Life has a strange way of giving you perspective. For myself, it would come at the hands of my local music festival and the sudden death of my older sister.

Two weeks before the 2007 festival weekend, my sister Sara would commit suicide, ending her battle with depression and mental illness.

For some time leading up, my family sought out help for Sara, placing her into counseling session, private therapy, and towards the end family therapy as well. The efforts to uplift and help guide my sister by my parents, siblings, and relatives didn’t go unheard, with constant positive feedback from Sara, only to be diverted with unfortunate outburst or relapses in her activity.

Suicide has a crippling ability upon those its aftermath affects, with its grief being a cynical force, because blame and doubt are the most prevalent aspects of this type of mourning.

Broken and distraught, my brother and I first questioned our ability to enjoy the festival without Sara present at our side. The week leading up, I was sure of my exclusion from the festival, only to be convinced by my brother and family a few days before to still attend.

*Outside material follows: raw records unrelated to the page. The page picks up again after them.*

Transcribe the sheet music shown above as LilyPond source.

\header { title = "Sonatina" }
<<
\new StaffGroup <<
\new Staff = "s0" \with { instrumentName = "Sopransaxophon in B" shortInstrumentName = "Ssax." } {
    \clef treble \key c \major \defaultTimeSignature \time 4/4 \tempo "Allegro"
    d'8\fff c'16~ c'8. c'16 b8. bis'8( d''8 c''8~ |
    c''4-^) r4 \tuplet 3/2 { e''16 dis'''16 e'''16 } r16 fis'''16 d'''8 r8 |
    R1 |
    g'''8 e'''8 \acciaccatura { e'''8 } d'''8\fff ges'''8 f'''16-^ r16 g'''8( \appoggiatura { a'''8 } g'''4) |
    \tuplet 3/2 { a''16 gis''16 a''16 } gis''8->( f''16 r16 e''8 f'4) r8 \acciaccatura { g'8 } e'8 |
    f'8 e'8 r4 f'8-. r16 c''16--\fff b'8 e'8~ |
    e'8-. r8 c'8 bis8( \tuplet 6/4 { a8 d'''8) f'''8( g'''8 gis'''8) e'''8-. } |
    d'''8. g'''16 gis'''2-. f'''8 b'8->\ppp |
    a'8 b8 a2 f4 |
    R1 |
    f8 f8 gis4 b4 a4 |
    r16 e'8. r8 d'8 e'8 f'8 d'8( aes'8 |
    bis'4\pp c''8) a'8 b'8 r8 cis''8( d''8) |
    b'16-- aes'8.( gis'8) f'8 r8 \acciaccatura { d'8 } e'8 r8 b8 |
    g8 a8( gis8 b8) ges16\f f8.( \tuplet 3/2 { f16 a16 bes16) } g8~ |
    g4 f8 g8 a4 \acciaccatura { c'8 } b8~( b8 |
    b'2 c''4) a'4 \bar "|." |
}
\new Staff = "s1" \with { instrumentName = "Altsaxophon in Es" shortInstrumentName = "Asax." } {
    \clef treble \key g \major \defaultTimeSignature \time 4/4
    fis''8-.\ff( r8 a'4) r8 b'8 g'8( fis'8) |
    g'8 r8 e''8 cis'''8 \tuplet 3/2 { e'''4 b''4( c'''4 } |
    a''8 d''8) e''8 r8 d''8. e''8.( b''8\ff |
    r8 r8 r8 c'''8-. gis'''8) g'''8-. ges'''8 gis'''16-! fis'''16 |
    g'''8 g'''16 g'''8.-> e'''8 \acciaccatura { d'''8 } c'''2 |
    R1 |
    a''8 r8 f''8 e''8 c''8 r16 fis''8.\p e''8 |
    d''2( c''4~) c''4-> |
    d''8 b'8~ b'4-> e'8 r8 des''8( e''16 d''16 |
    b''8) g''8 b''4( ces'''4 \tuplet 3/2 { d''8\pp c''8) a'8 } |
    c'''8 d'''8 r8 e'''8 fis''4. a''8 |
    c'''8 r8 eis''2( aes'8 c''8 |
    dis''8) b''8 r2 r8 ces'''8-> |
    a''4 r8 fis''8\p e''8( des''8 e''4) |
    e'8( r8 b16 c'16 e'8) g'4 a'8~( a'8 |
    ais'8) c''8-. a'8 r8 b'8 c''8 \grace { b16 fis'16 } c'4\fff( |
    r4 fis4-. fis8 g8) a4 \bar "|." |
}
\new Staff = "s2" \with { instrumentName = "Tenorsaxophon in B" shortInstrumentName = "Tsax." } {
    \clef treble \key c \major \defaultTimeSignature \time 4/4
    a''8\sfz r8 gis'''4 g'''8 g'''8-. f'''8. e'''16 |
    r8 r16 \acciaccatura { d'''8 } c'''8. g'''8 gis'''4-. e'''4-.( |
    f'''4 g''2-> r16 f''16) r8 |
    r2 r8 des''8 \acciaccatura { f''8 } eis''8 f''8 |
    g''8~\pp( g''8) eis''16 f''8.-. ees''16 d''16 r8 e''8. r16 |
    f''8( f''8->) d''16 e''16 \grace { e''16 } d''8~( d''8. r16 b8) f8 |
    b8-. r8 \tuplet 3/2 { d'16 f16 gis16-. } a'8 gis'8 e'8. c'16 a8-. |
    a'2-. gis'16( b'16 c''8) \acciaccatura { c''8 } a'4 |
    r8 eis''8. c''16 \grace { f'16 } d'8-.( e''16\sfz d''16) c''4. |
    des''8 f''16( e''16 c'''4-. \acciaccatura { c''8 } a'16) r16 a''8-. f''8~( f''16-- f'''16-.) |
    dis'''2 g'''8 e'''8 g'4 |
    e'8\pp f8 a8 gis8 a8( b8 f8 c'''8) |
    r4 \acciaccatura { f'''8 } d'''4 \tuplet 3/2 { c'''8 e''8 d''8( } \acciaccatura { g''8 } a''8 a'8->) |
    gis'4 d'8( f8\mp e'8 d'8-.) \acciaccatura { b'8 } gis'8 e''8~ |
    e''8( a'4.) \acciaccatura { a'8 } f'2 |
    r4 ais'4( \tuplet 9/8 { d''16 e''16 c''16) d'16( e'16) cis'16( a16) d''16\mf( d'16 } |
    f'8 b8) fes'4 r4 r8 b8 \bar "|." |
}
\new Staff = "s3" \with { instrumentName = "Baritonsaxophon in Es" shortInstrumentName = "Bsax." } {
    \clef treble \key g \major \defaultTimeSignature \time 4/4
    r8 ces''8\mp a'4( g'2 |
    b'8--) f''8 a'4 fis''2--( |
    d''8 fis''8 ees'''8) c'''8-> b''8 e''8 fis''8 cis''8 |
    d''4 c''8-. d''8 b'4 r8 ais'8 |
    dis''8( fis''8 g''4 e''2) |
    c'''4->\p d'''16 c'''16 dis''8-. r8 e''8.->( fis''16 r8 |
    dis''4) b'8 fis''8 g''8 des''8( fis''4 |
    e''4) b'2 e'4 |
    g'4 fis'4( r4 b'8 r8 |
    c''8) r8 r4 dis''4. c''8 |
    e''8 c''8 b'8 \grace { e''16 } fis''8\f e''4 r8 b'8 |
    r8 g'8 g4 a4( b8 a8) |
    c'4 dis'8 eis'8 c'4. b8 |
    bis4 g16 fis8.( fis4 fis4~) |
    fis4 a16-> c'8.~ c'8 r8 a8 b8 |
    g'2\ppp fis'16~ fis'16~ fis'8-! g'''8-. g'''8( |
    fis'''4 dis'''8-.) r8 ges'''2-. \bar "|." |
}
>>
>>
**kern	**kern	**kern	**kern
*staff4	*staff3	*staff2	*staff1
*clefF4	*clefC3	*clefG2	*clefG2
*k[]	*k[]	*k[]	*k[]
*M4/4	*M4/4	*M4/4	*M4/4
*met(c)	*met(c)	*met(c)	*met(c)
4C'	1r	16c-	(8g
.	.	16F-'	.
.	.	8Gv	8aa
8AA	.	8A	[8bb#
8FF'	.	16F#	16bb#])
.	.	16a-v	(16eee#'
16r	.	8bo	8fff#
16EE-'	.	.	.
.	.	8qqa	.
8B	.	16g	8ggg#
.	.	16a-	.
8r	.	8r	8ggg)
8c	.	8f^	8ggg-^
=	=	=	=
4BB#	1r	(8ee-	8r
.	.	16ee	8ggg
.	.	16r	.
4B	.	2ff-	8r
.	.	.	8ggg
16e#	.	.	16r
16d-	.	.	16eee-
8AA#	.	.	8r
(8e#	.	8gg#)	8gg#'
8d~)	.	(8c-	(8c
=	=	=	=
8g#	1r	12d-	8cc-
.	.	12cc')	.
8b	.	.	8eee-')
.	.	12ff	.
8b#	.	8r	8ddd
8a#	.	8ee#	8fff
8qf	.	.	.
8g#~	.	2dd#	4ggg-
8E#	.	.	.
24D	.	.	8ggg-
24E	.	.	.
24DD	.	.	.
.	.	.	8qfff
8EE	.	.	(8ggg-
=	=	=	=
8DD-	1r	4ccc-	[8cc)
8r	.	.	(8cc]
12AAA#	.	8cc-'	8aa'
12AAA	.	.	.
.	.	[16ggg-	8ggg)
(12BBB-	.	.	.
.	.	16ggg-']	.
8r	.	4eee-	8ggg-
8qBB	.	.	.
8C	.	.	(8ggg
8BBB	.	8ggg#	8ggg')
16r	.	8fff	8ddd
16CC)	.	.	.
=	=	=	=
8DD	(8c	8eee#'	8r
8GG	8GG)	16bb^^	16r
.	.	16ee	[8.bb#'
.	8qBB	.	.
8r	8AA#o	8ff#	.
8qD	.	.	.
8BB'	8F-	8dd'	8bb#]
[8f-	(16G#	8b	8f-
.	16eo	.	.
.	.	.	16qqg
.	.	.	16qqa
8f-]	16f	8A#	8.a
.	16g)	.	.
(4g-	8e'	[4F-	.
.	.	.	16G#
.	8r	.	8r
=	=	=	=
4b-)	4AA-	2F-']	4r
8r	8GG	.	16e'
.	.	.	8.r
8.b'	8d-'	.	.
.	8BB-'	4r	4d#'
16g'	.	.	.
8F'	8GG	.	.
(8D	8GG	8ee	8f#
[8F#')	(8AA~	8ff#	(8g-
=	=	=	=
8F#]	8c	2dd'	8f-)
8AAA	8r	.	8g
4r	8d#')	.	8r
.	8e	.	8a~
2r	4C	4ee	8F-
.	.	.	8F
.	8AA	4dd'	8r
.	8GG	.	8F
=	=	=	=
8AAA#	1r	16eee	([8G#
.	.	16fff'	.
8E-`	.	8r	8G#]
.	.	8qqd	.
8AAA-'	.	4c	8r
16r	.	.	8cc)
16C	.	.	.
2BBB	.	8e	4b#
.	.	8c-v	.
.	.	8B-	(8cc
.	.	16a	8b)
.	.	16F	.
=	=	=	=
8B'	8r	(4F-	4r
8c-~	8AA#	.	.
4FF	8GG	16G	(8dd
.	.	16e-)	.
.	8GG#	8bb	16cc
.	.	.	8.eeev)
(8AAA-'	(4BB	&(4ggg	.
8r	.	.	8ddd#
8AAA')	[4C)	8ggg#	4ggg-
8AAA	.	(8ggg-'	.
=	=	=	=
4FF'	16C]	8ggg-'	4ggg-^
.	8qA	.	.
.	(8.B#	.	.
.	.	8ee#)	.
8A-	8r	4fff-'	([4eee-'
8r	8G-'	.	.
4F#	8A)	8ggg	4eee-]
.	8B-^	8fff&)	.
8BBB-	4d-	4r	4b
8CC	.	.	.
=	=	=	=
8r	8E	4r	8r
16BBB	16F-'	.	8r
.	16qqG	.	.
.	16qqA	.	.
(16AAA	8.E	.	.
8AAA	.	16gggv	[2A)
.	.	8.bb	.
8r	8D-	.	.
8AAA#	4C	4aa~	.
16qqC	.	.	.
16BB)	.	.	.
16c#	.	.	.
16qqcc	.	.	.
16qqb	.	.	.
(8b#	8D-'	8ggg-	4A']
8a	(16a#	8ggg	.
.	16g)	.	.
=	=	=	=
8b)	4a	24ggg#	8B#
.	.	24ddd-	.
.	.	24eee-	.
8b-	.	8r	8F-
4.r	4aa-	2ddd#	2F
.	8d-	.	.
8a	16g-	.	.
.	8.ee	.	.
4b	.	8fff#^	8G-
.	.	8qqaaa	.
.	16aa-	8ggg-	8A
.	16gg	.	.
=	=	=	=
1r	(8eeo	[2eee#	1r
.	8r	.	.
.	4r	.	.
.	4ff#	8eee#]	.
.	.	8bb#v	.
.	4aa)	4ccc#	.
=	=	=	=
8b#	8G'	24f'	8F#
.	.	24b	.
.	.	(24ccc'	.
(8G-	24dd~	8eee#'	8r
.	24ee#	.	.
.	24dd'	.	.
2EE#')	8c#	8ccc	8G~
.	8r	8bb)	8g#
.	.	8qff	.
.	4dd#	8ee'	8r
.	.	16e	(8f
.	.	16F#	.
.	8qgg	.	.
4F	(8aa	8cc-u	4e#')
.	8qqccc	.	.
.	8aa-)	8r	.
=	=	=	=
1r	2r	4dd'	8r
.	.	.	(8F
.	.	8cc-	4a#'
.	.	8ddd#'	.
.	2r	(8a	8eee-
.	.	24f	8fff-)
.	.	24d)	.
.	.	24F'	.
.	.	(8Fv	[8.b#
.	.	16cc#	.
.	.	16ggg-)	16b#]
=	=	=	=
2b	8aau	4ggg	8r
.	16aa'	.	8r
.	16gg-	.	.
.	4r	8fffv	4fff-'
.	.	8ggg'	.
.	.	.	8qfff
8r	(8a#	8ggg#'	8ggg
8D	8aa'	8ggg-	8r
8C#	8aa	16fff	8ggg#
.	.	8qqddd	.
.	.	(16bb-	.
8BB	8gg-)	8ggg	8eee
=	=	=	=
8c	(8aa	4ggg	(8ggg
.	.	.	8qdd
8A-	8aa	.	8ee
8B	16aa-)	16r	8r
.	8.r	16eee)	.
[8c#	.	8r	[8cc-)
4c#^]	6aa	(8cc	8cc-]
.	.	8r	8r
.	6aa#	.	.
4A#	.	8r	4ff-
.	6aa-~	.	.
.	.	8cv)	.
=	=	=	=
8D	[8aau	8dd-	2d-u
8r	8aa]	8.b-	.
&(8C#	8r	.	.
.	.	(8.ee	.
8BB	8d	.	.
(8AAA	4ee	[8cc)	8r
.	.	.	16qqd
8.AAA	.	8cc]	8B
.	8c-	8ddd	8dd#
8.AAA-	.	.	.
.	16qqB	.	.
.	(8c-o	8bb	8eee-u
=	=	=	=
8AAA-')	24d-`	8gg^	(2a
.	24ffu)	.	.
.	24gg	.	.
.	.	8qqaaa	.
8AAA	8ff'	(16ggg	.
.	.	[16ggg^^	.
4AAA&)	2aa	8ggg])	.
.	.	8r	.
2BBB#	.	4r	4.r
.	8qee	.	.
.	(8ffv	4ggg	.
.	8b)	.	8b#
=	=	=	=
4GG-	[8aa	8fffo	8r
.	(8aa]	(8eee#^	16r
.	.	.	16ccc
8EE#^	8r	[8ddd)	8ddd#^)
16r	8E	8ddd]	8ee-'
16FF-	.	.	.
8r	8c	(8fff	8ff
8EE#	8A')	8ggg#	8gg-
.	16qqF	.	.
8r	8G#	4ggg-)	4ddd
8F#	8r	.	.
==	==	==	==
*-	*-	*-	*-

Going at first was not easy, but once upon the festival grounds I found myself lost in a world of detail, exploration, and love. My sister, Sara, was a beautiful soul, with unending emphasis on detail, exploration and most of all love.

As festivals pass I learn that every festival goer holds their own special meaning of what Coachella represents for them. For me, experiencing the festival helps bring me closer to my sister, and every year the three days can never last quite long enough.